🤖 AI Summary
Existing Transformer-based marked temporal point process (MTPP) approaches rely solely on positional encoding to incorporate temporal information, which limits their ability to capture event-type-specific heterogeneous temporal dynamics. To address this limitation, this work proposes Hawkes Attention, a novel mechanism that deeply integrates the theory of multivariate Hawkes processes with the attention architecture. Specifically, it introduces learnable type-specific neural kernels that dynamically modulate the projections of queries, keys, and values, thereby jointly modeling the interaction between event content and temporal dynamics.

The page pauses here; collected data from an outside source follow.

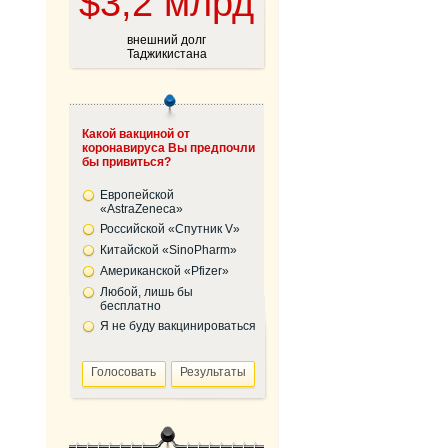
$3,2 млрд
внешний долг
Таджикистана
Какой вакциной от
коронавируса Вы предпочли
бы привиться?
Европейской
«AstraZeneca»
Российской «Спутник V»
Китайской «SinoPharm»
Американской «Pfizer»
Любой, лишь бы
бесплатно
Я не буду вакцинироваться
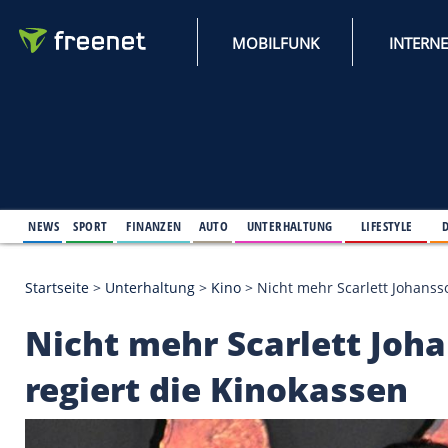
MOBILFUNK
NEWS
SPORT
FINANZEN
AUTO
UNTERHALTUNG
L
Startseite
>
Unterhaltung
>
Kino
>
Nicht mehr Scarl
Nicht mehr Scarlett 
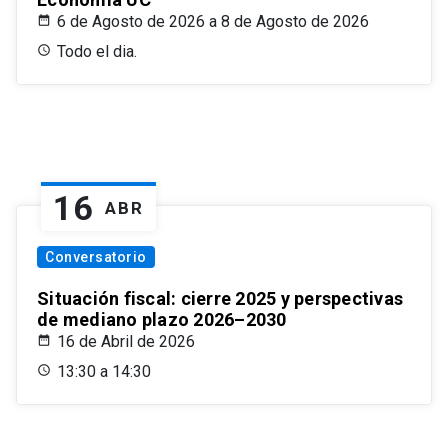
6 de Agosto de 2026 a 8 de Agosto de 2026
Todo el dia.
16
ABR
Conversatorio
Situación fiscal: cierre 2025 y perspectivas
de mediano plazo 2026–2030
16 de Abril de 2026
13:30 a 14:30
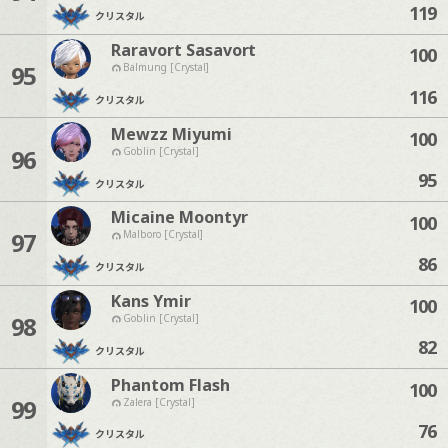
119
クリスタル
Raravort Sasavort
100
95
Balmung [Crystal]
116
クリスタル
Mewzz Miyumi
100
96
Goblin [Crystal]
95
クリスタル
Micaine Moontyr
100
97
Malboro [Crystal]
86
クリスタル
Kans Ymir
100
98
Goblin [Crystal]
82
クリスタル
Phantom Flash
100
99
Zalera [Crystal]
76
クリスタル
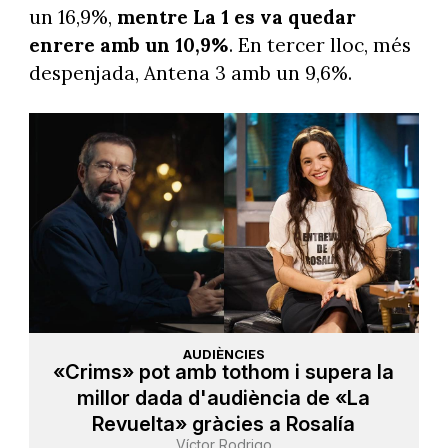
un 16,9%,
mentre La 1 es va quedar
enrere amb un 10,9%
. En tercer lloc, més
despenjada, Antena 3 amb un 9,6%.
AUDIÈNCIES
«Crims» pot amb tothom i supera la
millor dada d'audiència de «La
Revuelta» gràcies a Rosalía
Víctor Rodrigo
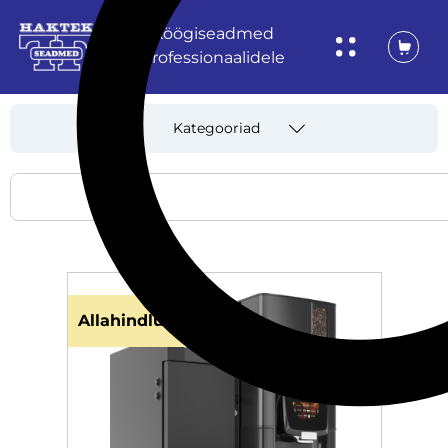
Köögiseadmed
professionaalidele
Kategooriad
Allahindlus!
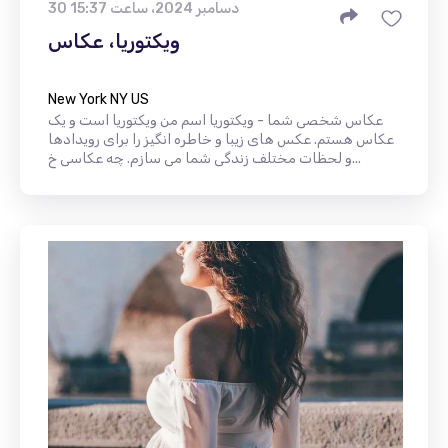
30 دسامبر 2024، ساعت 15:37
ویکتوریا، عکاس
New York NY US
عکاس شخصی شما - ویکتوریا اسم من ویکتوریا است و یک
عکاس هستم. عکس های زیبا و خاطره انگیز را برای رویدادها
و لحظات مختلف زندگی شما می سازم. چه عکاسی خ...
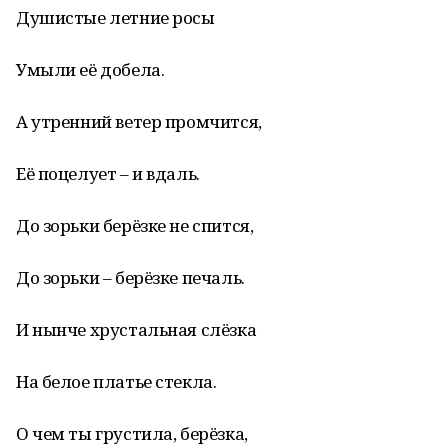
Душистые летние росы
Умыли её добела.
А утренний ветер промчится,
Её поцелует – и вдаль.
До зорьки берёзке не спится,
До зорьки – берёзке печаль.
И нынче хрустальная слёзка
На белое платье стекла.
О чем ты грустила, берёзка,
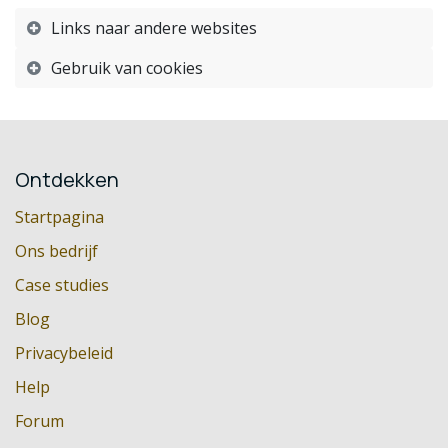
Links naar andere websites
Gebruik van cookies
Ontdekken
Startpagina
Ons bedrijf
Case studies
Blog
Privacybeleid
Help
Forum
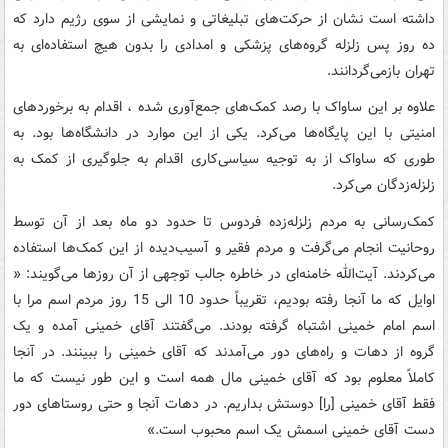
داشته است نشان از حرکت‌های تبلیغاتی و نمایشی از سوی رژیم دارد که
ده روز پس زلزله گروه‌های پزشکی و امدادی را بدون هیچ استفاده‌ای به
تهران بازمی‌گردانند.
علاوه بر این ساواک با رصد کمک‌های جمع‌آوری شده ، اقدام به برخوردهای
امنیتی با این پایگاه‌ها می‌کرد. یکی از این موارد در دانشگاه‌ها بود. به
طوری که ساواک از به توجیه سیاسی‌کاری اقدام به جلوگیری از کمک به
زلزله‌زدگان می‌کرد.
کمک‌رسانی به مردم زلزله‌زده فردوس تا حدود دو ماه بعد از آن توسط
روحانیت انجام می‌گرفت و مردم فقیر و آسیب‌دیده از این کمک‌ها استفاده
می‌کردند. آیت‌الله خامنه‌ای در خاطره جالب توجهی از آن روزها می‌گویند: «
اوایل که ما آنجا رفته بودیم، تقریباً حدود 10 الی 15 روز مردم اسم مرا با
اسم امام خمینی اشتباه گرفته بودند. می‌گفتند آقای خمینی آمده و یک
گروه از دهات و راه‌های دور می‌آمدند که آقای خمینی را ببینند. در آنجا
کاملاً معلوم بود که آقای خمینی مال همه است و این طور نیست که ما
فقط آقای خمینی [را] دوستش بداریم. در دهات آنجا و حتی روستاهای دور
دست آقای خمینی اسمش یک اسم محبوب است.»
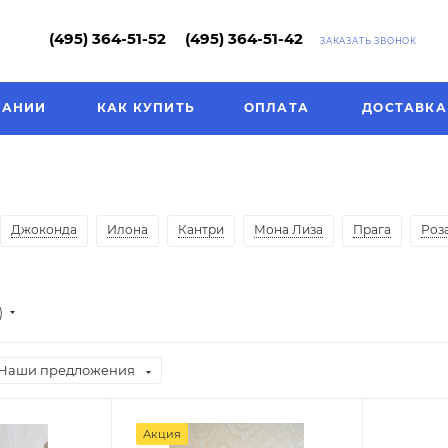
(495) 364-51-52
(495) 364-51-42
ЗАКАЗАТЬ ЗВОНОК
ПАНИИ
КАК КУПИТЬ
ОПЛАТА
ДОСТАВКА
Джоконда
Илона
Кантри
Мона Лиза
Прага
Роз
)
Наши предложения
Акция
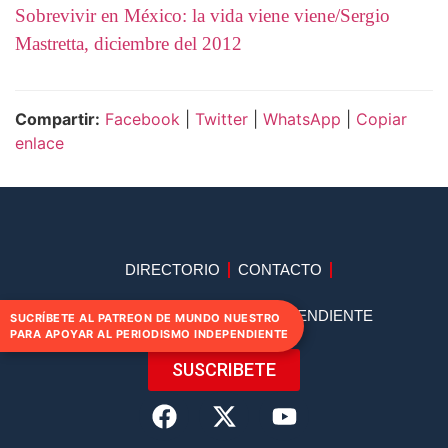
Sobrevivir en México: la vida viene viene/Sergio
Mastretta, diciembre del 2012
Compartir:
Facebook
|
Twitter
|
WhatsApp
|
Copiar
enlace
DIRECTORIO
CONTACTO
APOYA AL PERIODISMO INDEPENDIENTE
SUCRÍBETE AL PATREON DE MUNDO NUESTRO
PARA APOYAR AL PERIODISMO INDEPENDIENTE
SUSCRIBETE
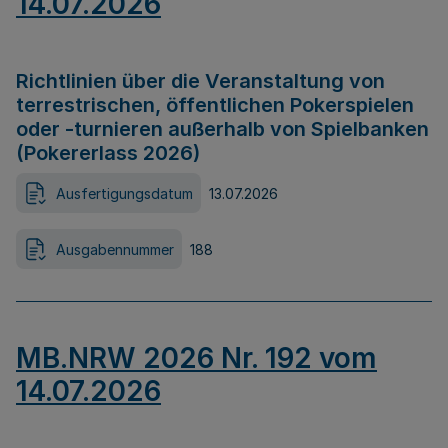
14.07.2026
Richtlinien über die Veranstaltung von
terrestrischen, öffentlichen Pokerspielen
oder -turnieren außerhalb von Spielbanken
(Pokererlass 2026)
Ausfertigungsdatum
13.07.2026
Ausgabennummer
188
MB.NRW 2026 Nr. 192 vom
14.07.2026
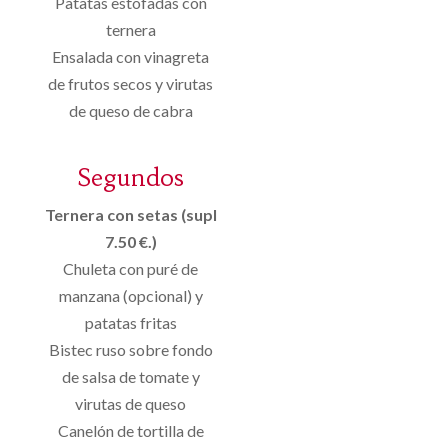
Patatas estofadas con
ternera
Ensalada con vinagreta
de frutos secos y virutas
de queso de cabra
Segundos
Ternera con setas (supl
7.50 €.)
Chuleta con puré de
manzana (opcional) y
patatas fritas
Bistec ruso sobre fondo
de salsa de tomate y
virutas de queso
Canelón de tortilla de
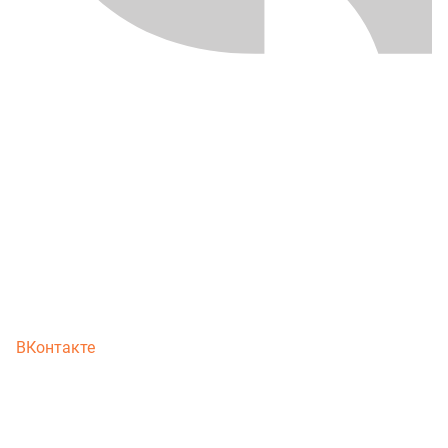
ВКонтакте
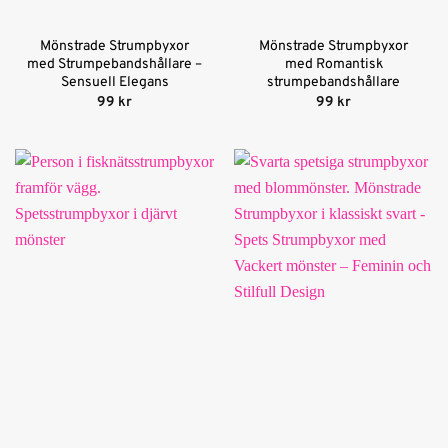
Mönstrade Strumpbyxor
Mönstrade Strumpbyxor
med Strumpebandshållare –
med Romantisk
Sensuell Elegans
strumpebandshållare
99
kr
99
kr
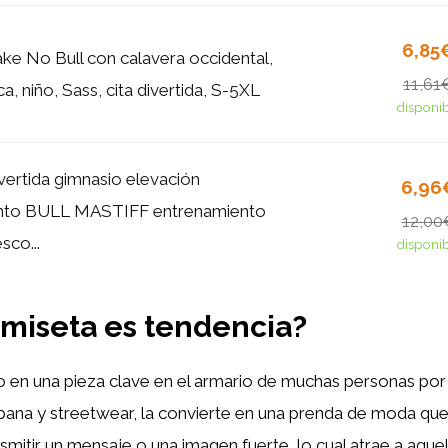
6,85
ke No Bull con calavera occidental,
11,61
a, niño, Sass, cita divertida, S-5XL
disponi
vertida gimnasio elevación
6,96
nto BULL MASTIFF entrenamiento
12,00
sco...
disponi
amiseta es tendencia?
 en una pieza clave en el armario de muchas personas por v
urbana y streetwear, la convierte en una prenda de moda que
nsmitir un mensaje o una imagen fuerte, lo cual atrae a aqu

The proposed method achieves significant performance gains over current baselines on MTPP tasks and naturally extends to predictive tasks involving complex temporal structures.
📝 Abstract
Marked Temporal Point Processes (MTPPs) arise naturally in medical, social, commercial, and financial domains. However, existing Transformer-based methods mostly inject temporal information only via positional encodings, relying on shared or parametric decay structures, which limits their ability to capture heterogeneous and type-specific temporal effects. Inspired by this observation, we derive a novel attention operator called Hawkes Attention from the multivariate Hawkes process theory for MTPP, using learnable per-type neural kernels to modulate query, key and value projections, thereby replacing the corresponding parts in the traditional attention. Benefited from the design, Hawkes Attention unifies event timing and content interaction, learning both the time-relevant behavior and type-specific excitation patterns from the data. The experimental results show that our method achieves better performance compared to the baselines. In addition to the general MTPP, our attention mechanism can also be easily applied to specific temporal structures, such as time series forecasting.